Create a source endpoint
Step 1: To begin, navigate to DMS and on the left panel click on "Endpoints" under "Migrate data" section.
Step 2: Click on "Create endpoint".
Step 3: In "Endpoint type", select "Source".
Step 4: In Endpoint identifier, set the "Endpoint identifier" as "mysql-source-endpoint". Choose "Source engine" as "MySQL".
Step 5: Now you should see a "Access to endpoint" subsection. Select "Provide access information manually". Set the "Server name" as the public IP of the EC2 instance where the source database is running. Set the "Port" as "3306". Set the "Username" as "source_user" and "Password" as the password you set for the "source_user".
Step 6: Click on the "Endpoint settings" and check "Use endpoint connection attributes". In "Extra connection attributes" enter initstms=SET FOREIGN_KEY_CHECKS=0;
, then scroll to bottom and click "Create endpoint".
Note
The initstms=SET FOREIGN_KEY_CHECKS=0;
is used to disable foreign key checks during the migration. This is required as the DMS service will migrate the data in a specific order and foreign key checks can cause issues during the migration.
Step 7: Once the source endpoint is created, you should see the status as "Active". Click on the "mysql-source-endpoint" to see the details. Move to the "Connections" tab and click on "Test connections". In the subsequent page, click on "Run test" to test if the Replication instance can access the source database.
Create a target endpoint
Step 1: Click on "Create endpoint".
Step 2: In "Endpoint type", select "Target". Since we are migrating to an RDS instance, select "RDS" as the target engine. Then choose the RDS instance that we created earlier as the target endpoint.
Step 3: In "Endpoint configuration", set the "Endpoint identifier" as "mysql-target-endpoint". Choose the Target engine as "MySQL".
Step 4: Change the "Access to endpoint" settings as "Provide access information manually". The "Server name" and port should populate automatically. Set the "Username" as "admin" and "Password" as the password you set for the RDS instance.
Step 5: Leave the "SSL mode" as "None" and click "Create endpoint".
Note
If the full load migration fails then try setting the "Extra connection attributes" as initstms=SET FOREIGN_KEY_CHECKS=0;
as we did for the source endpoint.
Step 6: Once the target endpoint is created, you should see the status as "Active". Click on the "mysql-target-endpoint" to see the details. Move to the "Connections" tab and click on "Test connections". In the subsequent page, click on "Run test" to test if the Replication instance can access the source database.

■ Information provided:
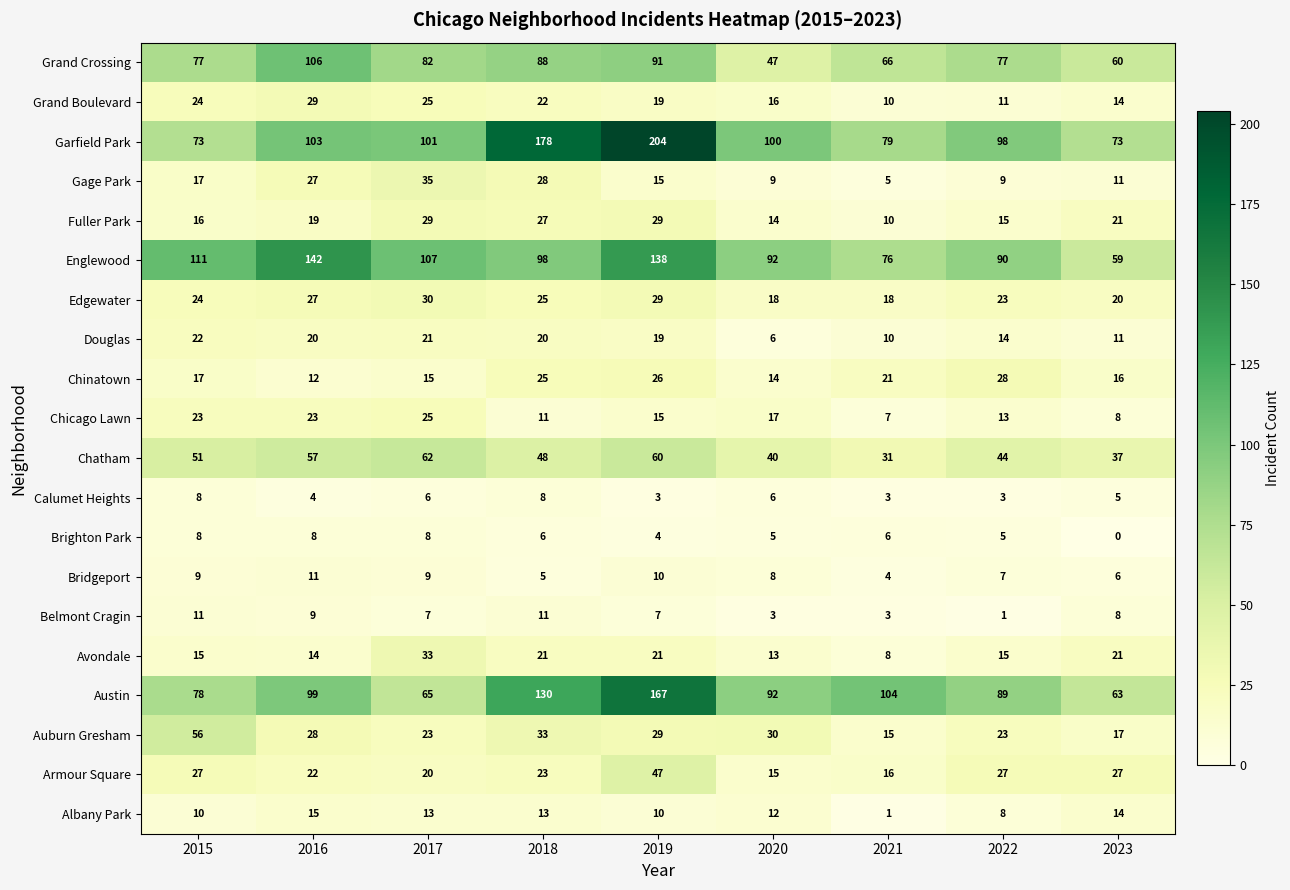

Which series has the largest total across all categories?

Garfield Park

■ Written task:
Rewrite the paragraph of the endpoint guide that begins "Step 5: Now you should see" as a short list, keeping its main facts. Rely only on the endpoint guide, not on the lines.

■ Reply to the task:
- Go to the "Access to endpoint" subsection.
- Select "Provide access information manually".
- Server name: the public IP of the EC2 instance where the source database runs.
- Port: 3306.
- Username: source_user.
- Password: the password set for source_user.